# My GF tank



## Camper (Feb 7, 2009)

I bought the tank for my gf as a gift. And special thanks to Clock906 for the Java moss and Atclarkson for the Moss Ball.

The first day I got the tank.









After some gravel and switch my Aqua clear 20 to a Eheim 2206.









And current pics of the tank









































And here is a shot of my tank with 10 bella shark.


----------



## Ciddian (Mar 15, 2006)

ohh wonderful!

Does she like it?? I do! ^^


----------



## Camper (Feb 7, 2009)

Ya she likes it alot, and I'm also planning to add more plants to it later on.


----------



## Darkblade48 (Jan 28, 2008)

Wow, 10 Bala Sharks?
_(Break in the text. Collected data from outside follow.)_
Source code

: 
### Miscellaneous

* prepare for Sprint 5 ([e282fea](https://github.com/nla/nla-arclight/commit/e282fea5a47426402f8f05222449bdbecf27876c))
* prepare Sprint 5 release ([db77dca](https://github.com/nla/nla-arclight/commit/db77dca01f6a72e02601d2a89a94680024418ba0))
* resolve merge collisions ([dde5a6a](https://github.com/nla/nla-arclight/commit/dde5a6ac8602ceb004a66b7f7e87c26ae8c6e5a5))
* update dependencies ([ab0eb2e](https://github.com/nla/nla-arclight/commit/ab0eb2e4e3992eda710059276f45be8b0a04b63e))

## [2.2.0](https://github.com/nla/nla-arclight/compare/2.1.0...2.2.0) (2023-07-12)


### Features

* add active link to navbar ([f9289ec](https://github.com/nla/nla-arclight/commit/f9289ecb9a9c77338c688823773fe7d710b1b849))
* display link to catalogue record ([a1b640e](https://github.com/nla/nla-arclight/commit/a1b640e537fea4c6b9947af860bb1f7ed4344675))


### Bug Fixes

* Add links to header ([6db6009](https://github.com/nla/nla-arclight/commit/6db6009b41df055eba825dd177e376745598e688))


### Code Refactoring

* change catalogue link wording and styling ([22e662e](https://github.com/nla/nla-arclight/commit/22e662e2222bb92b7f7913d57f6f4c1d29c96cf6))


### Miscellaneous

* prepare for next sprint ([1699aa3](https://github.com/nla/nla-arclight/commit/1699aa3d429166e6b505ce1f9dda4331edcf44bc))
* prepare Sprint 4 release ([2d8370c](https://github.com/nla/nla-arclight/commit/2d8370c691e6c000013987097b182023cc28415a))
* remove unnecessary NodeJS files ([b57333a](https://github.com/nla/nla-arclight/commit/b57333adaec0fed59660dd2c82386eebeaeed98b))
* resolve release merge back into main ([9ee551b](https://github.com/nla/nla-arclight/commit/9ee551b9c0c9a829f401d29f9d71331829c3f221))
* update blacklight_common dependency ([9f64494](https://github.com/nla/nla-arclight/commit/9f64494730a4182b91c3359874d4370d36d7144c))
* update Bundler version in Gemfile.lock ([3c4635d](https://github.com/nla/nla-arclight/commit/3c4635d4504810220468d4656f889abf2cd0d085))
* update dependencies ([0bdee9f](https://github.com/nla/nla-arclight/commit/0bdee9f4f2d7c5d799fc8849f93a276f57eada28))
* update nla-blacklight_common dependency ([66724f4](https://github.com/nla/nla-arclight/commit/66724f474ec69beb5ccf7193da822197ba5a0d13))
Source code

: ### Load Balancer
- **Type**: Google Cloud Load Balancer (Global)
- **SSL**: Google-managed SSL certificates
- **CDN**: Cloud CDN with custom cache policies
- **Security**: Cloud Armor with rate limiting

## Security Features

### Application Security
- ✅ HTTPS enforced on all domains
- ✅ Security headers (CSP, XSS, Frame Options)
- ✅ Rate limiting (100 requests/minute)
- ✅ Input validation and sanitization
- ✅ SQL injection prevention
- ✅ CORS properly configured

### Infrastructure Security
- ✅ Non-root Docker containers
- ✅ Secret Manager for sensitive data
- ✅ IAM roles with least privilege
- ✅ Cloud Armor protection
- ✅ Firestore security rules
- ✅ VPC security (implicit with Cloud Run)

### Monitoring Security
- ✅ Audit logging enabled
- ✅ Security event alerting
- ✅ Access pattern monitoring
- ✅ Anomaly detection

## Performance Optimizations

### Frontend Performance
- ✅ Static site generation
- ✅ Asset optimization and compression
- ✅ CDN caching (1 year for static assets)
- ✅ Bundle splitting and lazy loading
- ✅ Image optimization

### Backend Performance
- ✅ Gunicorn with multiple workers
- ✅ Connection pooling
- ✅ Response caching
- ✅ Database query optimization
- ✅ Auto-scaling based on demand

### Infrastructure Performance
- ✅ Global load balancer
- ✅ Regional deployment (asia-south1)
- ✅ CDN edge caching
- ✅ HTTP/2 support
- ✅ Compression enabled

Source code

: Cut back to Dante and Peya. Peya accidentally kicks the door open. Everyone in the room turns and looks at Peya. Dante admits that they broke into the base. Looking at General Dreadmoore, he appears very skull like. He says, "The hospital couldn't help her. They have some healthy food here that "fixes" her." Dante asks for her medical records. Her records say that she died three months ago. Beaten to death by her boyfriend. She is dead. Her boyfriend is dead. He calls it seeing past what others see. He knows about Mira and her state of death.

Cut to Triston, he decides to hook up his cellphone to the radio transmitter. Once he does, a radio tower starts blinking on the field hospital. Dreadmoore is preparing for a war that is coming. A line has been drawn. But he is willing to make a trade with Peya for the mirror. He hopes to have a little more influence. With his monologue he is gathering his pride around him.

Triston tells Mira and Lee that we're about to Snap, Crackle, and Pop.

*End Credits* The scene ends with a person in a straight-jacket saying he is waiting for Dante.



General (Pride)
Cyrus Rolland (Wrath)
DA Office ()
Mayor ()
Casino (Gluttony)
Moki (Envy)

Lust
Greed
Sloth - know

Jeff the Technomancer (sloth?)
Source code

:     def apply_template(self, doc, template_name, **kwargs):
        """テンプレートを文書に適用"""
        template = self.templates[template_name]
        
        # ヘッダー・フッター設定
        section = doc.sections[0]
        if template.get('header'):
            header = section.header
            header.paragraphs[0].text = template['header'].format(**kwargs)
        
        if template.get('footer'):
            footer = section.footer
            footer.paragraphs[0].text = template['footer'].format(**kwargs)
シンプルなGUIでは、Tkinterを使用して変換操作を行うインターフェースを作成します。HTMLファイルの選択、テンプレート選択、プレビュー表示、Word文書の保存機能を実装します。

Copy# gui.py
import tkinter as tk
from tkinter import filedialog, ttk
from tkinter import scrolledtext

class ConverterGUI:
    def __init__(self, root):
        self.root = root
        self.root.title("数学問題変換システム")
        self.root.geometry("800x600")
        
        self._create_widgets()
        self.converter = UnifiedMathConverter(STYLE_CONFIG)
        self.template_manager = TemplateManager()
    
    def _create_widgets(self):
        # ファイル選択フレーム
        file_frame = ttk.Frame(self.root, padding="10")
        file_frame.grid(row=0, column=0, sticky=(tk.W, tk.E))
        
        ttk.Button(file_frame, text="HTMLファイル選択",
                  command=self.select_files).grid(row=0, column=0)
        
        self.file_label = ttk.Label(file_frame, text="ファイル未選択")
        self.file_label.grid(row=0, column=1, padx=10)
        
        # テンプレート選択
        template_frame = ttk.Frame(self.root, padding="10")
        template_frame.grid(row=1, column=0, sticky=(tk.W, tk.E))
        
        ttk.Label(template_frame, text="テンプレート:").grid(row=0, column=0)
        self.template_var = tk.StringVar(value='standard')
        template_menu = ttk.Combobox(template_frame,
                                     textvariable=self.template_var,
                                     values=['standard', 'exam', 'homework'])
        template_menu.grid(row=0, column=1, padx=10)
You do know they can grow to about a foot in length each, right?


----------



## atclarkson (Jan 22, 2009)

haha, moss ball looks great! nice little tank.


----------



## twoheadedfish (May 10, 2008)

GF tank? doesn't she mind being stuffed into such a small space?


----------



## Camper (Feb 7, 2009)

ya the moss ball looks good, and I think is getting bigger lol. 
She doesn't mind the small tank since her room don't have much space


----------



## twoheadedfish (May 10, 2008)

i kid, i kid. i have a TINY apartment. all four of my "bedroom" walls touch my bed. i love small tanks.


----------